Nach Ende einer Beta-Schicht saßen Chekov und Sulu zusammen beim Essen und unterhielten sich über dieses und jenes. Im Laufe der Zeit hatten sich zwischen den beiden eine Freundschaft entwickelt. Angefangen hatte es wohl damit, dass sie sich auf der Brücke gut verstanden und nach einiger Zeit herausgefunden hatten, dass sie beide gerne den einen oder anderen Befehl, den sie bekamen, hinterfragten. Da war einmal dieser Vorfall gewesen, als es einen ständigen Kurswechsel von Kirk zwischen zwei Planeten gegeben hatte, die in völlig verschiedenen Sektoren lagen.
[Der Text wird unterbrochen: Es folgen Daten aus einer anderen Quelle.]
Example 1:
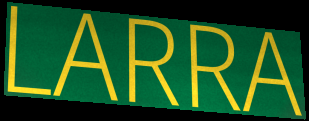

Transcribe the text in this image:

LARRA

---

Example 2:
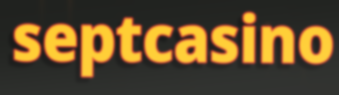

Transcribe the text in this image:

septcasino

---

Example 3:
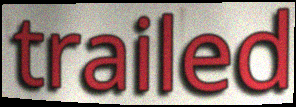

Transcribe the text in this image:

trailed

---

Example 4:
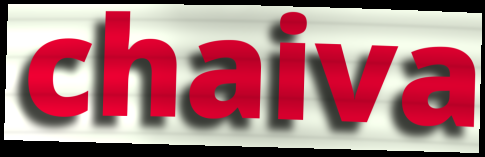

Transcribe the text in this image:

chaiva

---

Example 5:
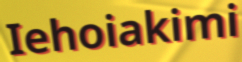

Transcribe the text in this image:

Iehoiakimi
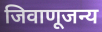
जिवाणूजन्य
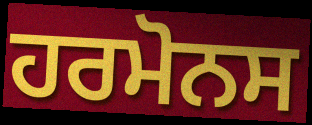
ਹਰਮੋਨਸ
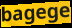
bagege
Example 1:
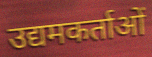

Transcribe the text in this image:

उद्यमकर्ताओं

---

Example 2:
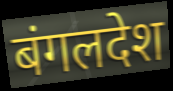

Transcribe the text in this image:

बंगलदेश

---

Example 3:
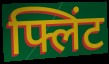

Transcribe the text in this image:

फ्लिंट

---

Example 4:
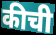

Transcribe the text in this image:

कीची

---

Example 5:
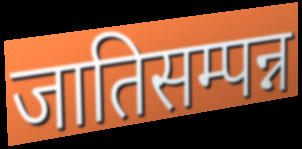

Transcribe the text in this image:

जातिसम्पन्न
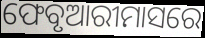
ଫେବୃଆରୀମାସରେ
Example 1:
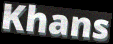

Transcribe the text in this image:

Khans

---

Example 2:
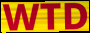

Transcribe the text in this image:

WTD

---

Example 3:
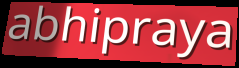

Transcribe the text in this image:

abhipraya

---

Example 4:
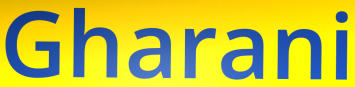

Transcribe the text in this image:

Gharani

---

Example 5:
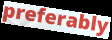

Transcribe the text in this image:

preferably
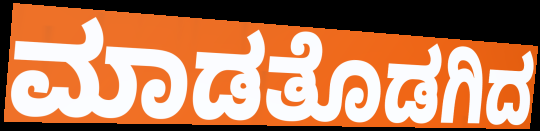
ಮಾಡತೊಡಗಿದ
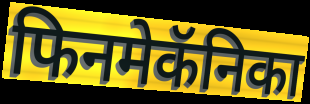
फिनमेकॅनिका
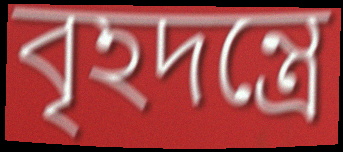
বৃহদন্ত্রে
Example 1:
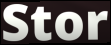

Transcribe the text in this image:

Stor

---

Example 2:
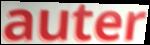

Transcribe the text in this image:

auter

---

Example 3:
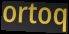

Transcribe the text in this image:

ortoq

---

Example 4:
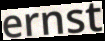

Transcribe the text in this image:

ernst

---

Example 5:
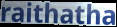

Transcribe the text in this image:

raithatha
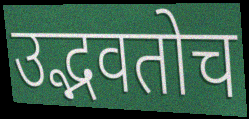
उद्भवतोच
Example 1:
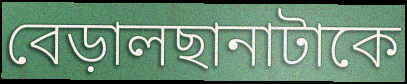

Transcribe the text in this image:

বেড়ালছানাটাকে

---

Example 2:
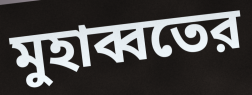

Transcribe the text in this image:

মুহাব্বতের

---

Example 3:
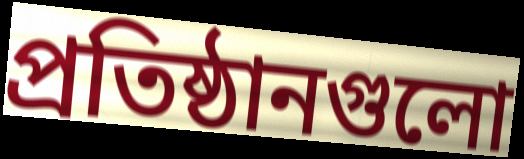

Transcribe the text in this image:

প্রতিষ্ঠানগুলো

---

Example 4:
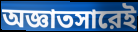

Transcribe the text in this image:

অজ্ঞাতসারেই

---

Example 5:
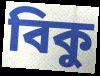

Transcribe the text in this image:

বিকু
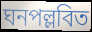
ঘনপল্লবিত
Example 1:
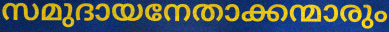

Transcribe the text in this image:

സമുദായനേതാക്കന്മാരും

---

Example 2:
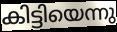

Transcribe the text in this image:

കിട്ടിയെന്നു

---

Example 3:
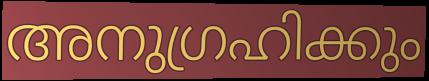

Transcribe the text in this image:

അനുഗ്രഹിക്കും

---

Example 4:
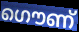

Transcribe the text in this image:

ഗൌണ്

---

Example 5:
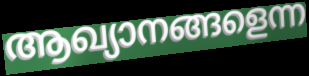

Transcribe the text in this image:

ആഖ്യാനങ്ങളെന്ന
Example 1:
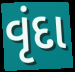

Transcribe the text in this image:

વૃંદા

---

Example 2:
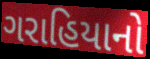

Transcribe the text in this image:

ગરાહિયાનો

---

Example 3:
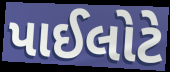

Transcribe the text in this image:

પાઈલોટે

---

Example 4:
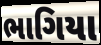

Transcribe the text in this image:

ભાગિયા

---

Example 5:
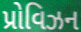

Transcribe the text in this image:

પ્રોવિઝન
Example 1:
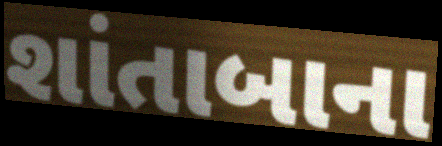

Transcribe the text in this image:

શાંતાબાના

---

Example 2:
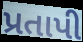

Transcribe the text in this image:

પ્રતાપી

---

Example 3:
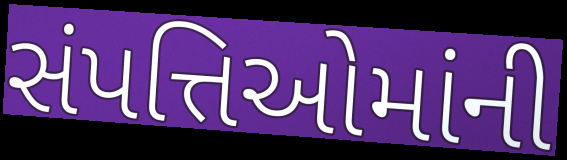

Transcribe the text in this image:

સંપત્તિઓમાંની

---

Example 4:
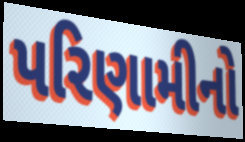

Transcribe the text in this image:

પરિણામીનો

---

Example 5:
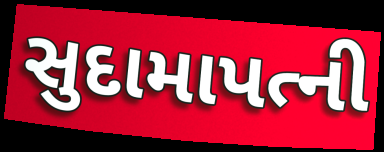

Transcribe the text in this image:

સુદામાપત્ની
Hinterher hatte sich herausgestellt, dass der Captain zum Opfer eines Nachahmers in Form eines außerirdischen Wesens, das sich an Bord geschlichen hatte, geworden war. Original und Kopie waren abwechselnd auf der Brücke erschienen und hatten die Koordinaten stets ändern lassen. Sehr zum Leidwesen des Steuermanns und des Navigators. Irgendwann hatte Sulu die Enterprise einfach gestoppt und seinem Captain höflich erklärt, dass er sein Ziel anfliegen würde, wenn dieser sich denn endlich auf eines festlegen würde. Die Kopie war ihm daraufhin an die Kehle gesprungen, konnte aber zum Glück aufgehalten und enttarnt werden. Nach dieser Schicht hatte Chekov einen Schnaps für sich und Sulu hervorgezaubert und der Stein für die Freundschaft war gelegt gewesen.

Nach einer Weile setzten sich Uhura und Spock mit an den Tisch. Für den Vulkanier war das recht ungewöhnlich, aber Uhura unterhielt sich gerne mit den jungen Männern. Es lag die Vermutung nahe, dass er sich ihretwegen bemühte mehr unter Leute zu kommen. Oder weil sie sich nicht immer entscheiden müssen wollte, mit wem sie ihre Zeit verbrachte, sondern gerne alle zusammen an einem Fleck hatte. Während Spock sich ebenfalls etwas zu essen geholt hatte, reichte ihr im Moment nur eine Tasse Kaffee.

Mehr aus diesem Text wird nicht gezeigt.